**Exercise**: Restate the entries below exactly, and keep all images out of the answer.

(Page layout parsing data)
====

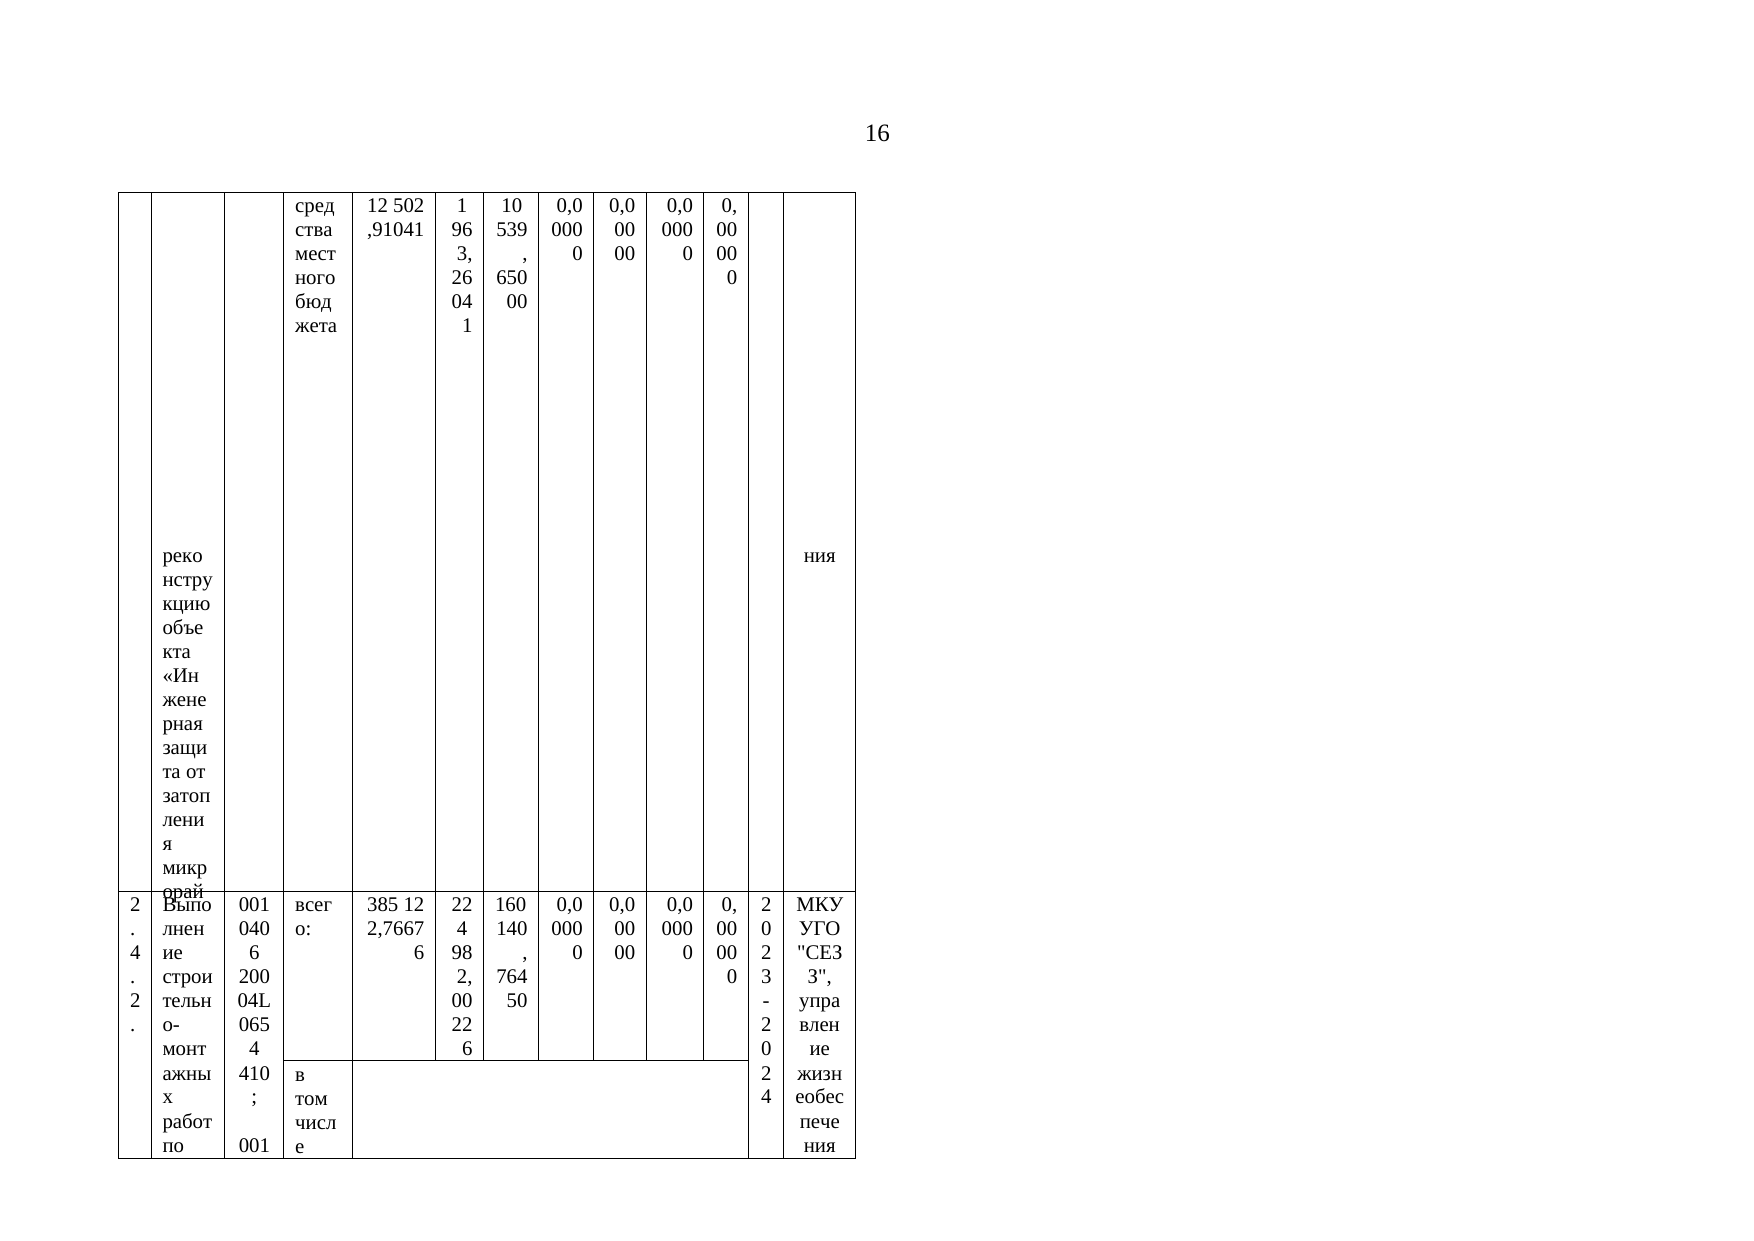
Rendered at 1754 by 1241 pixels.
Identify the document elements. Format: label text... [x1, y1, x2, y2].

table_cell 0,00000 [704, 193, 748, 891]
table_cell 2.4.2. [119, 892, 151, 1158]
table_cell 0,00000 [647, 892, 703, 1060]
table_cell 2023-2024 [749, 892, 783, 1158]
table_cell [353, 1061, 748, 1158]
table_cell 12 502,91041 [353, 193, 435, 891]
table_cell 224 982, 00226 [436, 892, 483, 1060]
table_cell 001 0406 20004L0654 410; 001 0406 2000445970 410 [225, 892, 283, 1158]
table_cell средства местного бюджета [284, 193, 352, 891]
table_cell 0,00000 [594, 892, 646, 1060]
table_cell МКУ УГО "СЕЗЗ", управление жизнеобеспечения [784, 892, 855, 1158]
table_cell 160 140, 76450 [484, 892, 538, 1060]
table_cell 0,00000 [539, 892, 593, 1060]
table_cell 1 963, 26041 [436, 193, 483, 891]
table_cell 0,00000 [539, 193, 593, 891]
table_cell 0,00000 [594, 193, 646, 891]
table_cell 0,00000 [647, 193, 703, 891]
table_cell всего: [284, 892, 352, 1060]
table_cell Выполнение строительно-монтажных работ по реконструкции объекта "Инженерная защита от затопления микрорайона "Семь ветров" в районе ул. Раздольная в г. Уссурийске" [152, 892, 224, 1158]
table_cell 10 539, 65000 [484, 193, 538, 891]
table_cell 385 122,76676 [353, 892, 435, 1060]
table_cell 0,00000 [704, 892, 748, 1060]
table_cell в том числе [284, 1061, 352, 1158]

====

**Worked solution**:
Rendered at 1754 by 1241 pixels.
Identify the document elements. Format: label text... [x1, y1, x2, y2].

table_cell 0,00000 [704, 193, 748, 891]
table_cell 2.4.2. [119, 892, 151, 1158]
table_cell 0,00000 [647, 892, 703, 1060]
table_cell 2023-2024 [749, 892, 783, 1158]
table_cell [353, 1061, 748, 1158]
table_cell 12 502,91041 [353, 193, 435, 891]
table_cell 224 982, 00226 [436, 892, 483, 1060]
table_cell 001 0406 20004L0654 410; 001 0406 2000445970 410 [225, 892, 283, 1158]
table_cell средства местного бюджета [284, 193, 352, 891]
table_cell 0,00000 [594, 892, 646, 1060]
table_cell МКУ УГО "СЕЗЗ", управление жизнеобеспечения [784, 892, 855, 1158]
table_cell 160 140, 76450 [484, 892, 538, 1060]
table_cell 0,00000 [539, 892, 593, 1060]
table_cell 1 963, 26041 [436, 193, 483, 891]
table_cell 0,00000 [539, 193, 593, 891]
table_cell 0,00000 [594, 193, 646, 891]
table_cell 0,00000 [647, 193, 703, 891]
table_cell всего: [284, 892, 352, 1060]
table_cell Выполнение строительно-монтажных работ по реконструкции объекта "Инженерная защита от затопления микрорайона "Семь ветров" в районе ул. Раздольная в г. Уссурийске" [152, 892, 224, 1158]
table_cell 10 539, 65000 [484, 193, 538, 891]
table_cell 385 122,76676 [353, 892, 435, 1060]
table_cell 0,00000 [704, 892, 748, 1060]
table_cell в том числе [284, 1061, 352, 1158]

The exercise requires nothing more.